## WHAT YOU WILL DO
Reproduce the items below word for word, starting with their first line and continuing through the line containing "order: Perciformes", including that line.

## Rows from the dataset
------

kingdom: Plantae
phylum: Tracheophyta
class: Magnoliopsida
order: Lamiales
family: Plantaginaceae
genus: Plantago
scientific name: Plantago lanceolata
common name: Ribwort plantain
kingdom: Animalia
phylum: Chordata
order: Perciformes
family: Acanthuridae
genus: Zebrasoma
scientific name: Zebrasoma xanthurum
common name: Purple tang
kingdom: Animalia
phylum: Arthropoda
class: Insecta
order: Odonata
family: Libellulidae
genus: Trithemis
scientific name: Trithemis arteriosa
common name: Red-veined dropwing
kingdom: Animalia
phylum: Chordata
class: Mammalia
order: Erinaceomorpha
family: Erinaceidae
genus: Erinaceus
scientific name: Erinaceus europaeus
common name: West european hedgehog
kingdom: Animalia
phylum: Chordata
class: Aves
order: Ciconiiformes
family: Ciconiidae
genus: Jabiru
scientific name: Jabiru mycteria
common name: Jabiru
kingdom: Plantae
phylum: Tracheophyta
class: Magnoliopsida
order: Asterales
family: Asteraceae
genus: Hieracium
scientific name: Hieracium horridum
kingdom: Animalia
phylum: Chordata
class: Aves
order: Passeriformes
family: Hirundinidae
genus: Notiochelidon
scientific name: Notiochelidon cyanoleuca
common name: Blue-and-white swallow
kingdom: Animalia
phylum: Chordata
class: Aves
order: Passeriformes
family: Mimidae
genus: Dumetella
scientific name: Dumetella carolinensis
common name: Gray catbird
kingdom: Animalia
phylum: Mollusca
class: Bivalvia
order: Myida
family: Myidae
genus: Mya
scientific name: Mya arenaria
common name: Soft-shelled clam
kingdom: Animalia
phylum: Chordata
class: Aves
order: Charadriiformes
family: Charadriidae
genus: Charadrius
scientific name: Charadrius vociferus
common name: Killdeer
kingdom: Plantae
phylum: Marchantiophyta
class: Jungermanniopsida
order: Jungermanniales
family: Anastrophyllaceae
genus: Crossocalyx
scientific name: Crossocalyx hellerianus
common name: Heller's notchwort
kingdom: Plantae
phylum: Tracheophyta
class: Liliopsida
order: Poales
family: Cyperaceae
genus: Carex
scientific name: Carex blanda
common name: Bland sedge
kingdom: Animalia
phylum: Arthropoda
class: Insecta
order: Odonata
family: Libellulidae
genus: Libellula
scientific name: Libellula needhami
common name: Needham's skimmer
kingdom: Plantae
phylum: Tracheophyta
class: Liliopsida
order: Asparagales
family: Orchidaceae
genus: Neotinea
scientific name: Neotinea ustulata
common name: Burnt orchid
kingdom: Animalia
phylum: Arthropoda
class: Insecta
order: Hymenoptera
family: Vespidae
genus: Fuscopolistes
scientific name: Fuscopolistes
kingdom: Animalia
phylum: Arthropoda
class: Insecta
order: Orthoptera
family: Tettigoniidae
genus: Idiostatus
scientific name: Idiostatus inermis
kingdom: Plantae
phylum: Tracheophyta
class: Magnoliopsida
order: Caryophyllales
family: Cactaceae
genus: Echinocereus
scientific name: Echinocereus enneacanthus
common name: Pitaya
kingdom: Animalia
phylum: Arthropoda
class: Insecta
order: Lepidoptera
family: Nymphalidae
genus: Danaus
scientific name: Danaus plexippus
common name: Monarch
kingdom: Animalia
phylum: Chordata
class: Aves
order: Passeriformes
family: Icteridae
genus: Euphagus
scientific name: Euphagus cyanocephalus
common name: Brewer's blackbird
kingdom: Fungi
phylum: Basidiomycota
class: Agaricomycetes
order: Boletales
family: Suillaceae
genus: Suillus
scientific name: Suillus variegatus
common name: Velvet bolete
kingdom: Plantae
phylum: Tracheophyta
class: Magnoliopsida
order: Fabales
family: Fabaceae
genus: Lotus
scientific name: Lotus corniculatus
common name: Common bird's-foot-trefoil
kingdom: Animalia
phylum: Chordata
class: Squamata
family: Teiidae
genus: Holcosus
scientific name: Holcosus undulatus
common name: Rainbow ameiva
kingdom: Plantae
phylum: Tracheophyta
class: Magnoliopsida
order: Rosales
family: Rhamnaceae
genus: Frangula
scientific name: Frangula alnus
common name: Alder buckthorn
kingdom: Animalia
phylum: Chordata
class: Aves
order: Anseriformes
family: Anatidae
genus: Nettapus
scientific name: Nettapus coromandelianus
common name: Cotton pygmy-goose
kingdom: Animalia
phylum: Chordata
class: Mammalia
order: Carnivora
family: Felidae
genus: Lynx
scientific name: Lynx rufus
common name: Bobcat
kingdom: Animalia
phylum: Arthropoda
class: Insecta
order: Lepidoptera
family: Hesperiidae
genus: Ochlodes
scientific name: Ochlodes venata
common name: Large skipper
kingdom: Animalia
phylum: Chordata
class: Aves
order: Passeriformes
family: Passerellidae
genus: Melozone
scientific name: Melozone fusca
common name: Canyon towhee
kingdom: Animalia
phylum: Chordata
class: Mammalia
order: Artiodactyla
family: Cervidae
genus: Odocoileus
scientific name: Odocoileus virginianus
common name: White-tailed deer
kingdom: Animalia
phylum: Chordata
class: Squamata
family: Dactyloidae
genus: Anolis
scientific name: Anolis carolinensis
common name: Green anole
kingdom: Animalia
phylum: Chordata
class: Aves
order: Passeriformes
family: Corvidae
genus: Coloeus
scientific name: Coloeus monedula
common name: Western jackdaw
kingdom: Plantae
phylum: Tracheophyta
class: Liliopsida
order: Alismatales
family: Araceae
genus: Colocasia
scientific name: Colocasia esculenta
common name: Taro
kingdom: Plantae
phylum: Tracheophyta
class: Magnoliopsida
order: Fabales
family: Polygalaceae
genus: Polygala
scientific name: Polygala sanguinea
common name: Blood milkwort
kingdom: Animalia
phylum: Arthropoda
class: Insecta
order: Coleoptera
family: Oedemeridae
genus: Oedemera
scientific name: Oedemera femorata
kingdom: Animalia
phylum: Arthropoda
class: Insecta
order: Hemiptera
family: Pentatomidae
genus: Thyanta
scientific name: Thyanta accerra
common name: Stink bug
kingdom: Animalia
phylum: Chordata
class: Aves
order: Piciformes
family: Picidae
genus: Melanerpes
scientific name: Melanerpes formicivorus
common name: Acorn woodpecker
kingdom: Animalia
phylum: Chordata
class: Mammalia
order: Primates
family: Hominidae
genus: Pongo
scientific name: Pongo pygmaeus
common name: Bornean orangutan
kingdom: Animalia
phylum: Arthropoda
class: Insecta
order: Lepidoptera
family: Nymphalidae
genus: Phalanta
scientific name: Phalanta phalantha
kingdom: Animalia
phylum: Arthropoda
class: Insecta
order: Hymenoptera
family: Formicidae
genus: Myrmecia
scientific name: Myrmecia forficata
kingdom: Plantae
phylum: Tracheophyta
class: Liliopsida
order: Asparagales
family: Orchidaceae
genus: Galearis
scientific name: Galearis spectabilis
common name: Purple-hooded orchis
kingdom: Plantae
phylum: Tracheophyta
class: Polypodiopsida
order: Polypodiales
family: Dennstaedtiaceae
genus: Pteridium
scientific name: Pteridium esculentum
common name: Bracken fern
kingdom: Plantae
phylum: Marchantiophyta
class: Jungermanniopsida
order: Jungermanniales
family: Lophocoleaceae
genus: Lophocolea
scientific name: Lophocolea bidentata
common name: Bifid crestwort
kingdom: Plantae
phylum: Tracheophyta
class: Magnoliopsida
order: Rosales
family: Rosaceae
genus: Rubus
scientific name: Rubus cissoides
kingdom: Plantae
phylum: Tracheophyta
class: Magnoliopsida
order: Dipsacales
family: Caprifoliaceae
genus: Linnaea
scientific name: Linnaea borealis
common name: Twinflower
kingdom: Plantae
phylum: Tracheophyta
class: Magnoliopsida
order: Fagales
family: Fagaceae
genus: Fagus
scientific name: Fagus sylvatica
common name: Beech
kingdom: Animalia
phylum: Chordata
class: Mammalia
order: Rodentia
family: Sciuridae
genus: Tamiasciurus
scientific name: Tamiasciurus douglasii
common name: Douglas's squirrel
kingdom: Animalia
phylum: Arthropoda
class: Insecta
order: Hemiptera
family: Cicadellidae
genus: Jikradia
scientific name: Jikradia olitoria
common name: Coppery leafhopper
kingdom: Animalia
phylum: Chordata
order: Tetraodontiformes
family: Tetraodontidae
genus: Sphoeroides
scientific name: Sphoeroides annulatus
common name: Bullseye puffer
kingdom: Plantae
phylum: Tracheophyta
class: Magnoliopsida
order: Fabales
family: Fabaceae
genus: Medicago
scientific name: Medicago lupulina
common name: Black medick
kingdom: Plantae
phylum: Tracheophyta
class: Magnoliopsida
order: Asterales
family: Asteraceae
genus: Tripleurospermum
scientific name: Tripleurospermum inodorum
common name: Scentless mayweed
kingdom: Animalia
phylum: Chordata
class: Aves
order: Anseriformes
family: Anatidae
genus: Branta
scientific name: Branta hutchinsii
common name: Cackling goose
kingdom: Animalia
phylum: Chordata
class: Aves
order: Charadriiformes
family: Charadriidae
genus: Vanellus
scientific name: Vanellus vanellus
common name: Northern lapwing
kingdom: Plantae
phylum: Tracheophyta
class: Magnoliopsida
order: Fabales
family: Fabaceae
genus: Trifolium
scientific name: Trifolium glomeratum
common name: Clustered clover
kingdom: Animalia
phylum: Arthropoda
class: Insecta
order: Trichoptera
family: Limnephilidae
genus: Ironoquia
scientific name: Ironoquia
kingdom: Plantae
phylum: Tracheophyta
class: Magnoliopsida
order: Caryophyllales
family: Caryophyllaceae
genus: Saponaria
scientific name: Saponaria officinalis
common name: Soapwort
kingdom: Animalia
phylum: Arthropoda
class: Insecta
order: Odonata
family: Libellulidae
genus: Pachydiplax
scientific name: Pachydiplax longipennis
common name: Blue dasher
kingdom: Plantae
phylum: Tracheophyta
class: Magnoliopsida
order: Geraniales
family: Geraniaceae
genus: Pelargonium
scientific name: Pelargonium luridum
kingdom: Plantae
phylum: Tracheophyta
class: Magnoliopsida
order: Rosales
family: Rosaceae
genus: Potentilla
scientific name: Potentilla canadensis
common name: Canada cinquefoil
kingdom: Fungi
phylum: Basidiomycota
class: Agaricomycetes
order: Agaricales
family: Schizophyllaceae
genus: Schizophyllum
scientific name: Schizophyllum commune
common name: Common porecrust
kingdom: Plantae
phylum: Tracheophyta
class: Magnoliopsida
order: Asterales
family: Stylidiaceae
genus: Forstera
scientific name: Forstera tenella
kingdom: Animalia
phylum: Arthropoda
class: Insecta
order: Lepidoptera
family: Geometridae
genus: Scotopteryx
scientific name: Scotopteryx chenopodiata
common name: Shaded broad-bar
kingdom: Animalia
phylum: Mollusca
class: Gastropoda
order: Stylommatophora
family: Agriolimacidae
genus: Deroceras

------

## SOLUTION TO THIS PROBLEM
kingdom: Plantae
phylum: Tracheophyta
class: Magnoliopsida
order: Lamiales
family: Plantaginaceae
genus: Plantago
scientific name: Plantago lanceolata
common name: Ribwort plantain
kingdom: Animalia
phylum: Chordata
order: Perciformes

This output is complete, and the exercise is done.